Where, AMEi and BMEi are the components of vector A and B. Step7:/*Classify the features of detected MEs*/ If “ STANDARD NOTATION” “ NOT PLAGIARISM Else “MANUAL VALIDATION” Step 8: END

4 Result and Discussion

To evaluate the proposed algorithms, simulation test bench for the IFME framework has been created with a Lenovo idea pad laptop, hardware configuration of 8 GB RAM, 2 TB Hard disk. The input for the proposed framework is mathematical document images that are collected from 400 different documents.

Mathematical Dataset

The training and testing of the model is done using the InftyMCCDB-2 which is the updated version of InftyCDB-2 dataset. It contains more than 30,000 expressions that are further grouped into 12,551 images for training and 6830 images for testing in the dataset (Fig. 2).

InftyMCCDB-2 dataset

Evaluation of Framework

Recall RME, Precision PME and F-measures FME have been used as the performance matrices to validate the identified mathematical expression. For the FME it is the average weighted score of recall RME and precision PME which measures how good is the designed framework works.

Recall RME

It is the ratio of correctly predicted positive mathematical expression from the actual class of mathematical expression, defined as:

$$ R_{ME} = \frac{TP}{{TP + FN}} $$

Precision PME

It is the ratio correctly predicted positive mathematical expression to the total predicted mathematical expression, defined as:

$$ P_{ME} = \frac{TP}{{TP + FP}}$$

F-measures FME

The F-measure is the weighted average of recall and precision that is measured for predicted mathematical expression, because it takes both false negative and false positive values of predicted mathematical expression, it defined as:

$$ F_{ME} = \frac{{2 \times P_{ME} R_{ME} }}{{R_{ME} + P_{ME} }} $$

where the TP stands for True Positive; it is for the number of truly predicted values, FN stands for False Negative that is the number of yes values predicted as false and FP represents the False Positive; it is the number of no values predicted as true.

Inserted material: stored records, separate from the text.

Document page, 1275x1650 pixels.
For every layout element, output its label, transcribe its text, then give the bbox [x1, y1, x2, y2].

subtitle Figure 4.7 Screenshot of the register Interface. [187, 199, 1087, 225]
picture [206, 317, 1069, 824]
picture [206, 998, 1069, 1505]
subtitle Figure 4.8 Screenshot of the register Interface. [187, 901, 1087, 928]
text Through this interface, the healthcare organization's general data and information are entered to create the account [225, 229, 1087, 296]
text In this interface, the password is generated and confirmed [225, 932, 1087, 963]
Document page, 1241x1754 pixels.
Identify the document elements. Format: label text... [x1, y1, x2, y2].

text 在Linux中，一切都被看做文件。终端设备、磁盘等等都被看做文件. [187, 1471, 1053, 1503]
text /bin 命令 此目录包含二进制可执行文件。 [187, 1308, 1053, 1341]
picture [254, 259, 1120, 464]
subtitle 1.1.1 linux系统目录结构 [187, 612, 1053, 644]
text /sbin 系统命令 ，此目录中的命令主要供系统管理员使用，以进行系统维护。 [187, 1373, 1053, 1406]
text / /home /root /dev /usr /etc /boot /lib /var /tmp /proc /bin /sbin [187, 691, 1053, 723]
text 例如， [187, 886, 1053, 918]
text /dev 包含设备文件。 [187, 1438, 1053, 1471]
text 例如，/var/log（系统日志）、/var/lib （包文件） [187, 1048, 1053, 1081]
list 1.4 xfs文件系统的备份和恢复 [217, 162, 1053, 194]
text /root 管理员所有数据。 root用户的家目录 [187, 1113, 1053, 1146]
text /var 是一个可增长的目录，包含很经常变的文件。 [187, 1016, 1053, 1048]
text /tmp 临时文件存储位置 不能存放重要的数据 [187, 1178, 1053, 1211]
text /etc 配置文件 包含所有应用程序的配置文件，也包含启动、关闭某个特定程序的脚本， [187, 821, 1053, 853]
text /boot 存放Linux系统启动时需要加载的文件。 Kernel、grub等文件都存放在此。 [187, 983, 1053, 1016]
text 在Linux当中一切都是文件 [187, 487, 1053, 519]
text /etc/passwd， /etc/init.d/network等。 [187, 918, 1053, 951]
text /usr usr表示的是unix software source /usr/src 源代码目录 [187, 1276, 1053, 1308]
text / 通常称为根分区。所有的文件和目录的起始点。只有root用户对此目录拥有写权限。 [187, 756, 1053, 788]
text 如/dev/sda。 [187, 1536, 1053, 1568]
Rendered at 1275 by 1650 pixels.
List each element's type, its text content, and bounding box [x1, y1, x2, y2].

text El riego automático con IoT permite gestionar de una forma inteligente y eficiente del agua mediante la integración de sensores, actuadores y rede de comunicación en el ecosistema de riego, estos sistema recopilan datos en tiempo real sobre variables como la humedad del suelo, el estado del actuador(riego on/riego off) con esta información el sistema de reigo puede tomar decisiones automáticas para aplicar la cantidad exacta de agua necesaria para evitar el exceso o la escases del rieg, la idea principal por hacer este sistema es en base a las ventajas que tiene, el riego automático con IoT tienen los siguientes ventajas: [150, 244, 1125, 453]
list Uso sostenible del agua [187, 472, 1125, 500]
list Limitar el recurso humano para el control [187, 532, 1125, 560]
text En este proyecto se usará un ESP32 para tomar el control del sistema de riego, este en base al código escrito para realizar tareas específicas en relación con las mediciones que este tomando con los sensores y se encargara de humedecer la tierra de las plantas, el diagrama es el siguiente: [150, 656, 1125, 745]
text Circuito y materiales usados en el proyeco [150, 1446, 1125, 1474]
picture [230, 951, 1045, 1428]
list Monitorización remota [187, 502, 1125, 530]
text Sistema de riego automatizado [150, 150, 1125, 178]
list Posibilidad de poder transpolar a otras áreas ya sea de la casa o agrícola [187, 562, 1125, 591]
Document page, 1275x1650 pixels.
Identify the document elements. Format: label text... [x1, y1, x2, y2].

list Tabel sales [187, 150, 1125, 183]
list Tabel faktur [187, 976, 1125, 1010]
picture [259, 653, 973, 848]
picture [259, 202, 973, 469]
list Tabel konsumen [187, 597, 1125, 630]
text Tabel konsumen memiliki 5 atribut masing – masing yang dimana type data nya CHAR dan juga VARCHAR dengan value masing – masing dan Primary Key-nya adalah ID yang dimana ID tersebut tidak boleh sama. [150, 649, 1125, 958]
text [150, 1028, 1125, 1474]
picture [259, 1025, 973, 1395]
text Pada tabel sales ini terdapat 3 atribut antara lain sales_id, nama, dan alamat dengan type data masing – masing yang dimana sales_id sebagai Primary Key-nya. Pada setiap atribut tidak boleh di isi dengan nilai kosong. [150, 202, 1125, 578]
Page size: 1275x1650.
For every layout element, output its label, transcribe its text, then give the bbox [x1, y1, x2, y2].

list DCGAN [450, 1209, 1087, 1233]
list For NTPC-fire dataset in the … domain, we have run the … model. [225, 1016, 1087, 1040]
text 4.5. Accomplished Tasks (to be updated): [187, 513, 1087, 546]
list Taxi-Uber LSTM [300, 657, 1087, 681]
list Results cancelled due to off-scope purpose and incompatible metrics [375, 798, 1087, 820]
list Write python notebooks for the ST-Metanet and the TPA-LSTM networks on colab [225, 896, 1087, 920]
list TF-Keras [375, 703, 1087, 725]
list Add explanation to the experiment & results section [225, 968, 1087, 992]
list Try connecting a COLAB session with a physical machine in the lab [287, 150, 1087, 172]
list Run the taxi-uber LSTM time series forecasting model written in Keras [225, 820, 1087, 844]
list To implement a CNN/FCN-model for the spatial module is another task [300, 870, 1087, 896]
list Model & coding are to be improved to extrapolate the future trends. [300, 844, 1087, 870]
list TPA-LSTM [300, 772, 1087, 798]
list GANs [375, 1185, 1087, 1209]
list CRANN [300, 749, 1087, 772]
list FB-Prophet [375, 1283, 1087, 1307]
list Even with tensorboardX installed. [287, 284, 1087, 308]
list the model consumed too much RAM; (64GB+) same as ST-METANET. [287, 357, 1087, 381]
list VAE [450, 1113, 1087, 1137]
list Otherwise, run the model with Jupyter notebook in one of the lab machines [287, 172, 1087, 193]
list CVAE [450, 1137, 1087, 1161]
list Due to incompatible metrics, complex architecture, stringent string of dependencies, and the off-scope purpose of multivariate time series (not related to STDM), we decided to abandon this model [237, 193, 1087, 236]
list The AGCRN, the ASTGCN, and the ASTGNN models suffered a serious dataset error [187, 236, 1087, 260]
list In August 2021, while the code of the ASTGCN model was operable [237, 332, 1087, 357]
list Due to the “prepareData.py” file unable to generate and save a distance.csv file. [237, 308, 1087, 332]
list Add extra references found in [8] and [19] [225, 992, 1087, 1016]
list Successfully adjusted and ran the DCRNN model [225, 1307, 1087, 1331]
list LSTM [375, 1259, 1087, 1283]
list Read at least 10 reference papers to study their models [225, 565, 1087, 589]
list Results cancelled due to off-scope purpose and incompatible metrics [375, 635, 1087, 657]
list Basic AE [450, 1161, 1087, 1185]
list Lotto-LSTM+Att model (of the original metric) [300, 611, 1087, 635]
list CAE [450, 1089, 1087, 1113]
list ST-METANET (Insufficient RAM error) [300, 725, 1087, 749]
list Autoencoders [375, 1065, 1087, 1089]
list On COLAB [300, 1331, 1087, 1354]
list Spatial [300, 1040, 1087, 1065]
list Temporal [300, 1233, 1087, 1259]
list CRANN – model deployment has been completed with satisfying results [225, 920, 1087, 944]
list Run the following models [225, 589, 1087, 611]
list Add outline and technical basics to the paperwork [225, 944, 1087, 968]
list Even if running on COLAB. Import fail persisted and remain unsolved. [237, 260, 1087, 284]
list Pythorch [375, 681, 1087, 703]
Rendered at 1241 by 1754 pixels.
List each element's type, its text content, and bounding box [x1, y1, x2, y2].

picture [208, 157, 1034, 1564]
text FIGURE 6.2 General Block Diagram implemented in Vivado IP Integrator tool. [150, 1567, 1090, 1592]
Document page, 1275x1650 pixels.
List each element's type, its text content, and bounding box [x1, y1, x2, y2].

The evaluation of classified class can be measured on by finding the accuracy (AME) of the model and AME is defined as

$$ A_{ME} = \frac{TP + TN}{{TP + TN + FP + FN}}$$

In this accuracy (AME) formula TP, FN, FP stand same as in the recall (RME), precision (PME) and F-measures (FME) and TN stands for the (True Negative); these are the number of values which original class is yes but predicted as the no value class. Accuracy (AME) shows the performance of framework on combining all the parameters taken in the system. Figure 3 shows achieved performance of each work carried out by the researchers based on some performance metrics:- recall, precision, F-measures and accuracy. By this we can conclude that some researcher achieved the best performance for the ME extraction that can be useful for using it to filtering out the ME for detecting the plagiarism in mathematical documents.

Performance measures of ME techniques

5 Conclusion and Future Work

This research paper presents the study of existing mathematical plagiarism detection techniques and mathematical expression extraction techniques proposed by different researchers. The proposed framework uses a convolution neural network and U-net framework for the extraction of in-line and embedding mathematical expressions. Cosine similarity algorithm has been used to find the similarity between the features of the mathematical expressions. After computing the similarity between the features of mathematical expressions, classification has been done by using the random forest algorithm to classify that whether the detected ME is a standard notations or it is identified as a new idea for detecting plagiarism. If it is newly identified idea, then it will be manually validated techniques. It has been analyzed that the convolution neural network and the U-net framework produce promising results in getting higher accuracy of (around 0.941, when compared to the machine learning-based framework). In the future, the framework can also be designed by using different kind of neural network for better performance, and it will also be useful for the information retrieval of the mathematical document.